Affinity Propagation in R

Introduction

Having determined the visual similarity of the vectors, we first reduced the complexity of the resulting data with t-sne, a common first step when working with the output of neural networks. It is similar to principle components analysis, but better suited here because the data has a very high number of dimensions, and so better preserves the patterns.

In this notebook, we are then taking this data and exploring it for clusters. We use the ‘Affinity propagation’ technique. From our paper (2018):

Affinity propagation is a clustering algorithm that identifies exemplars among data points and forms clusters of data points around these exemplars. K-means is often used for clustering but it is sensitive to the initial random selection of exemplars, and does not necessarily select the best representation of clusters; in Frey and Duecke’s approach, all data points are considered as possible exemplars. This approach models the datapoints as a kind of network along which messages are passed recursively. From this, exemplars and clusters emerge (2007). An important difference between k-means and affinity propagation clustering is that for affinity propagation we do not need to specify the number of clusters in advance as we do for k-means

# import the data
library(jsonlite)
mydata <- fromJSON("image_tsne_projections.json", flatten=TRUE)

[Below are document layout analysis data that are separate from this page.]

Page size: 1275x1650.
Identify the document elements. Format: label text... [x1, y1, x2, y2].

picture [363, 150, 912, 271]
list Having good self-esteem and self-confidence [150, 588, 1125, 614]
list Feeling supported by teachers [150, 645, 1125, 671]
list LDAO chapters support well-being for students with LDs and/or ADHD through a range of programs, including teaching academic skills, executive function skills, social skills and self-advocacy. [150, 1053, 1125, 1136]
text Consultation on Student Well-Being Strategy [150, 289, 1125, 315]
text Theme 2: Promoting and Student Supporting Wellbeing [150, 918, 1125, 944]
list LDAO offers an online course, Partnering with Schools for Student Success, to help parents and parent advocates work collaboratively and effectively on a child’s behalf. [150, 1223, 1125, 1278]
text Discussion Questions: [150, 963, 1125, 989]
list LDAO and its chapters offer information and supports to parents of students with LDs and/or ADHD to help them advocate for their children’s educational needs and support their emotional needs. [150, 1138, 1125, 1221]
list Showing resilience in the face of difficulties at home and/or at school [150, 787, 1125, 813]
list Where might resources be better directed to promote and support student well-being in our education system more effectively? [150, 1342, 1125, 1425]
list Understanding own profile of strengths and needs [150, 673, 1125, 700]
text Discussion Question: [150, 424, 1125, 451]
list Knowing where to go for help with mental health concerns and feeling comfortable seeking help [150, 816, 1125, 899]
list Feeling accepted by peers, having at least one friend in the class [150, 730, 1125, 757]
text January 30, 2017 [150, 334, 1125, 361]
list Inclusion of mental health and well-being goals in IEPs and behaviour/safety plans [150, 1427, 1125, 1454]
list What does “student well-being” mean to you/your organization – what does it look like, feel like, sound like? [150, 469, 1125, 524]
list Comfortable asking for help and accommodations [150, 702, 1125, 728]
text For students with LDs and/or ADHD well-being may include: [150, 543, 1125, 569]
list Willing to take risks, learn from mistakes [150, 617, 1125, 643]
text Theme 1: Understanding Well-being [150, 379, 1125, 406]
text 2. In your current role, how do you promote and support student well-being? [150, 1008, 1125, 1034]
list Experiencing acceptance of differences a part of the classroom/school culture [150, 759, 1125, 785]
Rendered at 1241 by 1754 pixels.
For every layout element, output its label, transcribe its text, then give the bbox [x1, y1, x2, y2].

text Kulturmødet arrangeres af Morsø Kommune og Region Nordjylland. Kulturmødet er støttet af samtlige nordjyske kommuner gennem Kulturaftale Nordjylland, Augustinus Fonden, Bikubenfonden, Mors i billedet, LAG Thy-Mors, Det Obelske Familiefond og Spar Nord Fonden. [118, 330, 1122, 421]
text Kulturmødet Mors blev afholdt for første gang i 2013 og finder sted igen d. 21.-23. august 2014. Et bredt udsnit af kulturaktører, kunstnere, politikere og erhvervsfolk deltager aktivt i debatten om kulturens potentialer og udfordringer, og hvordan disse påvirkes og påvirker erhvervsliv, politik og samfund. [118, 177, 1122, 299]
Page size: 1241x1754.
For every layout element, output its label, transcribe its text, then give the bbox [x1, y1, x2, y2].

We can begin by taking a look at the data like so:

## let's see what the data looks like
## in this example, we only loaded 25 images (demo)
## so it's a bit artificial, but carry on.

library(ggplot2)
g = ggplot(mydata, aes(x = x, y = y)) + geom_point() + labs(title = "T-SNE Plot of Image Similarity Vectors")
print(g)

To the eye, there is clearly structure. So how many clusters? We first get the data ready for the affinity propagation algorithm by passing it to a new variable, and then running it through ‘apcluster’:

X <- cbind(mydata$x, mydata$y)

## affinity propogation
library(apcluster)
## 
## Attaching package: 'apcluster'
## The following object is masked from 'package:stats':
## 
##     heatmap
d.apclus <- apcluster(negDistMat(r=2), X) 
cat("affinity propogation optimal number of clusters:", length(d.apclus@clusters), "\n")
## affinity propogation optimal number of clusters: 4

Finally, we can plot these clusters:

plot(d.apclus, X)